Холбиби молча плакала.
— Чего слезы льешь?! — Акбар в ярости замахнулся на жену. — Радуйся, радуйся, дура, что я вернулся! Вернулся, чтобы ты с сыном с голоду не померла!
— Если бы вы подумали обо мне и о вашем сыне, не вернулись бы! Лучше бы мне остаться вдовой, лучше бы умереть с голоду, чем видеть такие дни!
— Вдовой? — Акбар ухватил жену за косы, дважды ударил ее по лицу. — Вот тебе — вдовой! Вот тебе — с голоду! Черт с тобой, нищенствуй, подыхай! А я и без тебя проживу, женщины на свете еще не перевелись!
Холбиби перестала плакать и, закусив губу, смотрела мужу прямо в лицо.
Увидев в глазах жены ненависть, Акбар отступил.
— Не хочешь уйти со мной, дело твое. Но запомни, женщина, пожалеешь об этой глупости, локти будешь кусать.

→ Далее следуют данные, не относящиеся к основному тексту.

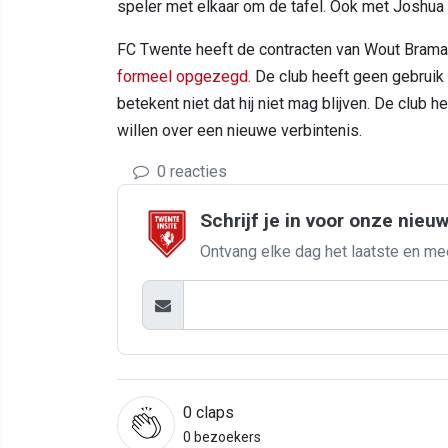
speler met elkaar om de tafel. Ook met Joshua
FC Twente heeft de contracten van Wout Brama
formeel opgezegd
. De club heeft geen gebruik
betekent niet dat hij niet mag blijven. De club
willen over een nieuwe verbintenis.
0 reacties
Schrijf je in voor onze nieu
Ontvang elke dag het laatste en me
0
claps
0 bezoekers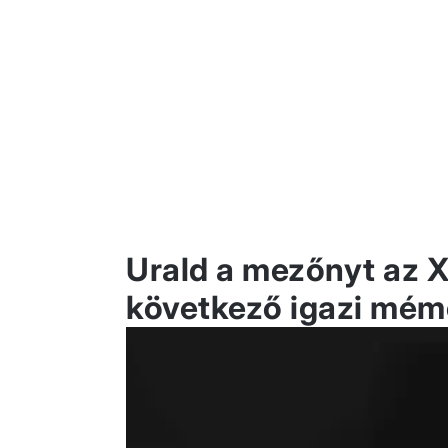
Urald a mezőnyt az X
következő igazi mémc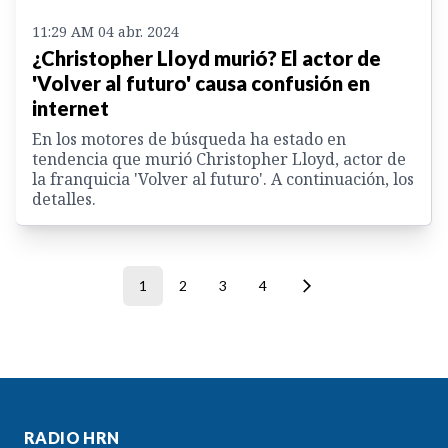
11:29 AM 04 abr. 2024
¿Christopher Lloyd murió? El actor de
'Volver al futuro' causa confusión en
internet
En los motores de búsqueda ha estado en
tendencia que murió Christopher Lloyd, actor de
la franquicia 'Volver al futuro'. A continuación, los
detalles.
1
2
3
4
RADIO HRN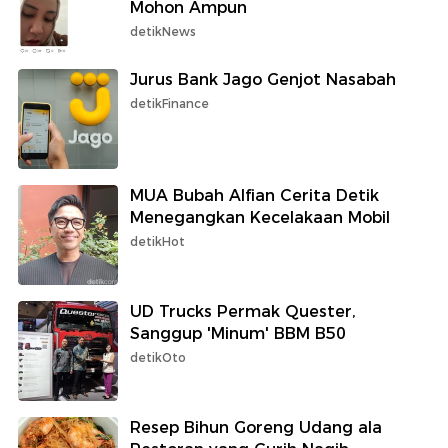
Mohon Ampun
detikNews
Jurus Bank Jago Genjot Nasabah
detikFinance
MUA Bubah Alfian Cerita Detik
Menegangkan Kecelakaan Mobil
detikHot
UD Trucks Permak Quester,
Sanggup 'Minum' BBM B50
detikOto
Resep Bihun Goreng Udang ala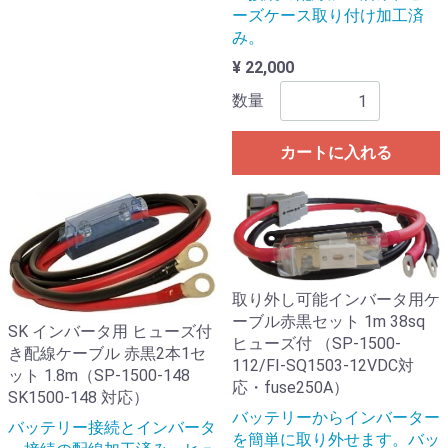
ーズケース取り付け加工済
み。
¥ 22,000
数量
カートに入れる
取り外し可能インバータ用ケ
ーブル赤黒セット 1m 38sq
SK インバータ用 ヒューズ付
ヒューズ付 （SP-1500-
き配線ケーブル 赤黒2本1セ
112/FI-SQ1503-12VDC対
ット 1.8m（SP-1500-148
応・fuse250A）
SK1500-148 対応）
バッテリーからインバーター
バッテリー接続とインバータ
を簡単に取り外せます。バッ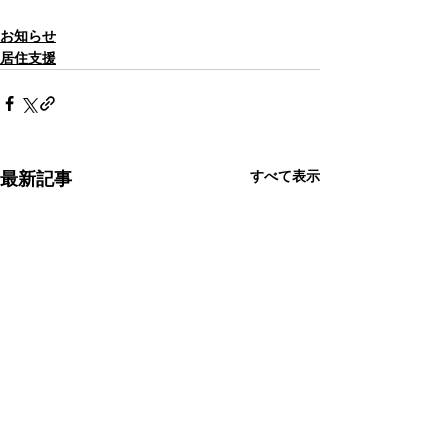
お知らせ
居住支援
すべて表示
最新記事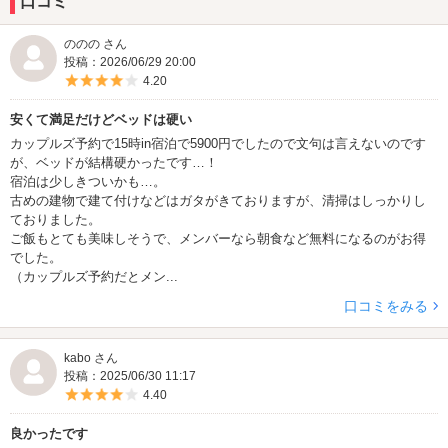
口コミ
ののの さん
投稿：2026/06/29 20:00
5つ星のうち4
4.20
安くて満足だけどベッドは硬い
カップルズ予約で15時in宿泊で5900円でしたので文句は言えないのです
が、ベッドが結構硬かったです…！
宿泊は少しきついかも…。
古めの建物で建て付けなどはガタがきておりますが、清掃はしっかりし
ておりました。
ご飯もとても美味しそうで、メンバーなら朝食など無料になるのがお得
でした。
（カップルズ予約だとメン...
口コミをみる
kabo さん
投稿：2025/06/30 11:17
5つ星のうち4
4.40
良かったです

Он положил в мешок две ячменные лепешки — все, что было в доме, — бросил туда же теплое белье, натянул сапоги и подошел к постели сына. Мальчик спал, свернувшись калачиком, и чему-то тихо улыбался во сие. Акбар перевел взгляд с сына на пожелтевшее от болезни лицо Холбиби. Она отвернулась, а он забросил мешок за спину и вышел во двор.
Ночь выдалась темная. Ни луны, ни звезд, все скрыли тучи. С гор налетал прохладный ветер, приносил запах дождя.
«Летом что дождь прольется, что змеи падут — разницы нет», — вспомнил Акбар. Эти слова он слышал года четыре назад от дяди Акрама, когда однажды летом на Джахоннамо неожиданно пошел дождь и погибло много зерна.
«Хотя мне-то что? Польет, так пусть льет. Пусть хоть град выпадет, хоть камни, хоть змеи да скорпионы!..»
Он прокрался к колхозному скотному двору, сильным ударом сзади свалил на землю сторожа, его же чалмой связал ему руки и ноги, заткнул рот тюбетейкой. И, выбрав коня получше, подался в горы.